Was dürfen Sie selbst machen?
In der Küche ist die Eigenleistung stark eingeschränkt. Der § 13 NAV (Niederspannungsanschlussverordnung) erlaubt Laien nur Arbeiten, die nicht den Anschluss an die feste Hausinstallation betreffen. Herd-, Kochfeld- und Backofenanschluss, neue Stromkreise, Verteilerarbeiten und Überspannungsschutz gehören ausschließlich in die Hände einer Elektrofachkraft – auch aus Versicherungsgründen. Mehr dazu unter Elektrik selber machen .
Häufige Planungsfehler in Küche und Esszimmer
Aus über 30 Jahren Praxis – diese Fehler sehe ich immer wieder:
- Zu wenige Stromkreise für die Arbeitssteckdosen – ständig fliegende Sicherungen.
- Kühlgerät nicht auf eigenem Kreis – taut ab, wenn woanders die Sicherung fällt.
- Backofen und Kochfeld an einer Leitung im Neubau – statt zwei sauber dimensionierten Zuleitungen.
- Zu wenige Arbeitssteckdosen – die Kleingeräte werden mehr.

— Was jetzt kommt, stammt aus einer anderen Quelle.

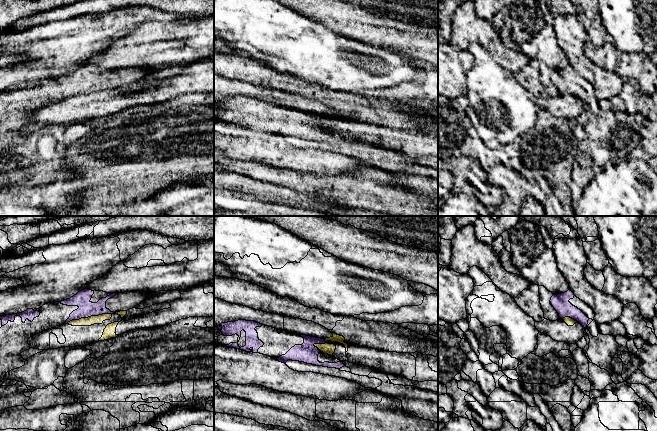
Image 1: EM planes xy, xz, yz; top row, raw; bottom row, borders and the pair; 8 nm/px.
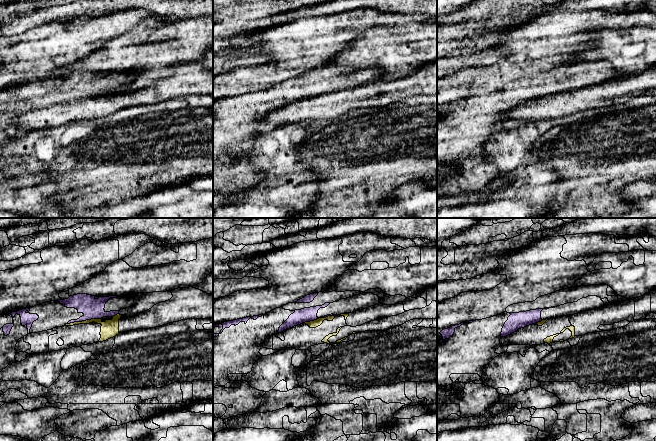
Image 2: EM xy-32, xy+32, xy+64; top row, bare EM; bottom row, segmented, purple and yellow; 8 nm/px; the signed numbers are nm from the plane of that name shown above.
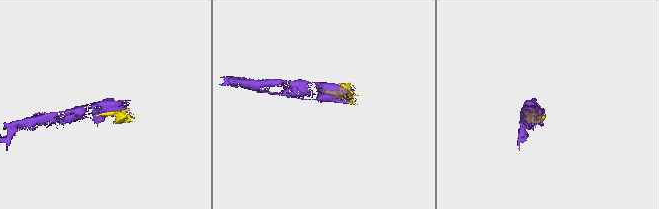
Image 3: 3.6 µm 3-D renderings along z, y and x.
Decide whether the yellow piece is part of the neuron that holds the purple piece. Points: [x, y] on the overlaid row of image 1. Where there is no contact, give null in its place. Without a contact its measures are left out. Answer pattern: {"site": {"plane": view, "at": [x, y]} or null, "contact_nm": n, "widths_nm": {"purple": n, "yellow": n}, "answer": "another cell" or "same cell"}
{"site": {"plane": "xy", "at": [88, 316]}, "contact_nm": 380, "widths_nm": {"purple": 130, "yellow": 70}, "answer": "another cell"}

- Arbeitslicht nicht separat schaltbar – schattenfreies Licht fehlt beim Schneiden.
- Bodensteckdose am freistehenden Esstisch vergessen.
- Keine Leerrohre für künftige Vernetzung.

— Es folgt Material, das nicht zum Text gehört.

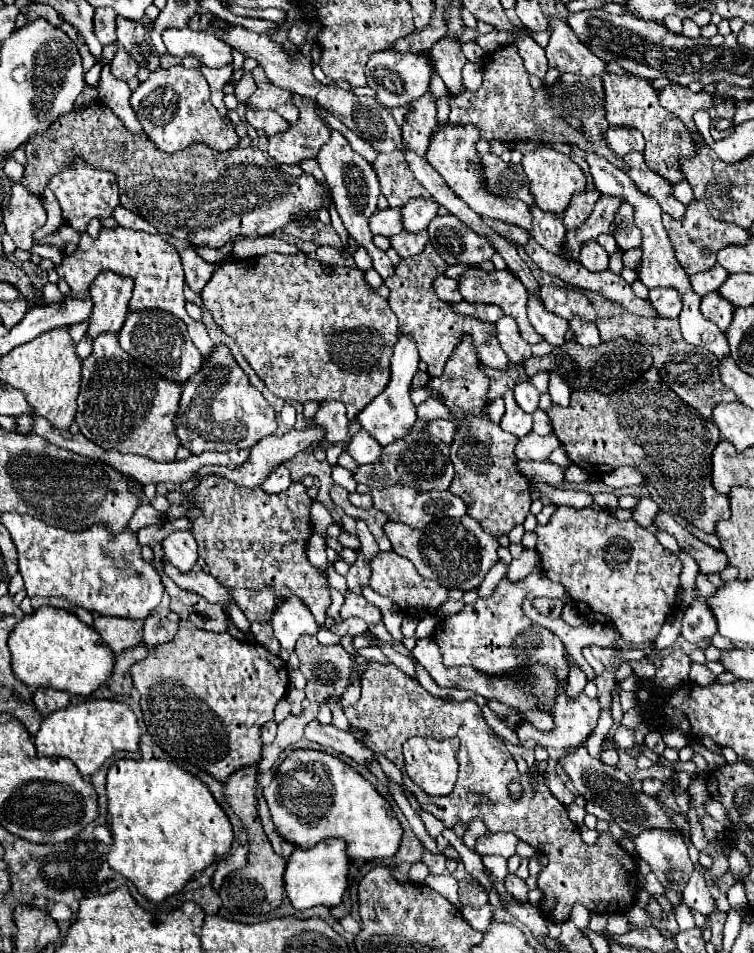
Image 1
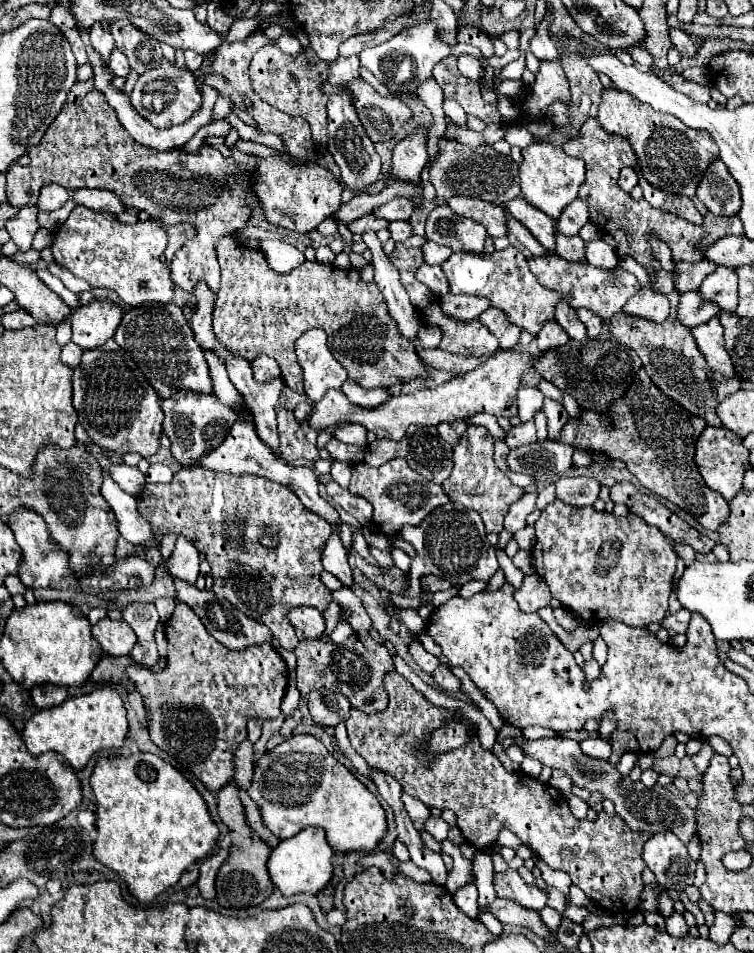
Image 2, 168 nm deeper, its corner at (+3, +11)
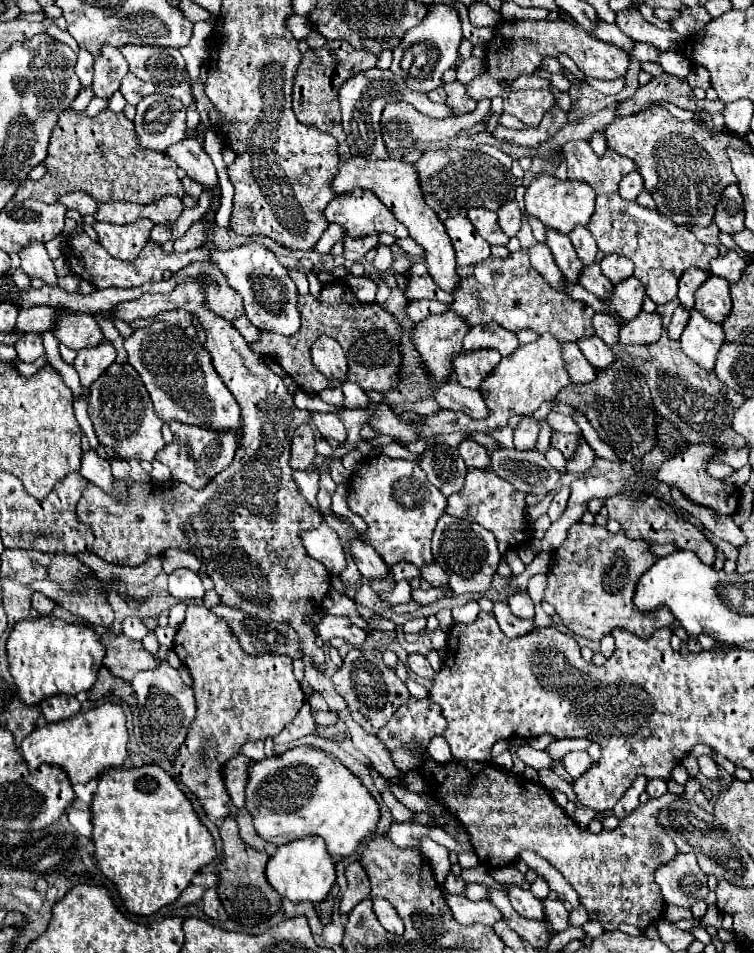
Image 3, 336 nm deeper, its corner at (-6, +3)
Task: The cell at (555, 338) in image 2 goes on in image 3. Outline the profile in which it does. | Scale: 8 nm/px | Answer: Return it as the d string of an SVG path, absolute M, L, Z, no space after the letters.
M564 341L564 363L572 383L592 383L596 379L594 367L584 359L582 351L572 341Z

- Überspannungsschutz nicht vorgesehen – heute Pflicht und echter Geräteschutz.
Fazit – in der Küche zählt die saubere Planung
Die Küche ist der Raum mit den höchsten elektrischen Anforderungen. Eigene Stromkreise für die Großgeräte, ein normgerechter Herd- und Kochfeldanschluss, genug Arbeitssteckdosen und ein durchdachtes Lichtkonzept – das ist kein Luxus, sondern die Basis für eine Küche, die jahrzehntelang reibungslos funktioniert. Das Esszimmer verdient die gleiche Aufmerksamkeit, gerade bei Beleuchtung und der oft vergessenen Bodensteckdose.

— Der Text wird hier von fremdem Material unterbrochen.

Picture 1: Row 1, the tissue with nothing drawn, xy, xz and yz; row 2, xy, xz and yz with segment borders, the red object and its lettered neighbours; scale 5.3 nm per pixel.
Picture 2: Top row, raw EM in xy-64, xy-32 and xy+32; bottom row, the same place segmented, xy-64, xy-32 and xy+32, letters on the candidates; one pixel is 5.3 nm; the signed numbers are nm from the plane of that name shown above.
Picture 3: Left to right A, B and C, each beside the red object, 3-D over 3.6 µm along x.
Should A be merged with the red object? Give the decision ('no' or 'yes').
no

Mein Rat: Lassen Sie Küchenplaner und Elektrobetrieb früh zusammenarbeiten und alles im Plan festhalten, bevor gebaut wird. Was im Plan steht, lässt sich diskutieren – was schon in der Wand steckt, nur teuer ändern.
⚠ Rechtlicher Hinweis und Haftungsausschluss
Die Inhalte dieses Artikels wurden mit größter Sorgfalt aus über 30 Jahren Berufserfahrung erstellt und dienen ausschließlich der allgemeinen Information und Bildung. Eine Gewähr für Aktualität, Richtigkeit oder Vollständigkeit kann nicht übernommen werden.
Arbeiten an elektrischen Anlagen sind nach § 13 der Niederspannungsanschlussverordnung (NAV) und DIN VDE 0100 ausschließlich eingetragenen Elektrofachkräften vorbehalten und können bei unsachgemäßer Ausführung lebensgefährlich sein. Diese Anleitung ersetzt keine fachgerechte Installation durch einen Elektrofachbetrieb.
Jegliche Umsetzung der hier beschriebenen Inhalte erfolgt auf eigene Verantwortung und Gefahr. Für Personen-, Sach- oder Vermögensschäden, die durch die Anwendung der hier gegebenen Informationen entstehen, wird vom Autor und Betreiber dieses Blogs keinerlei Haftung übernommen. Im Zweifel: Elektrofachbetrieb beauftragen.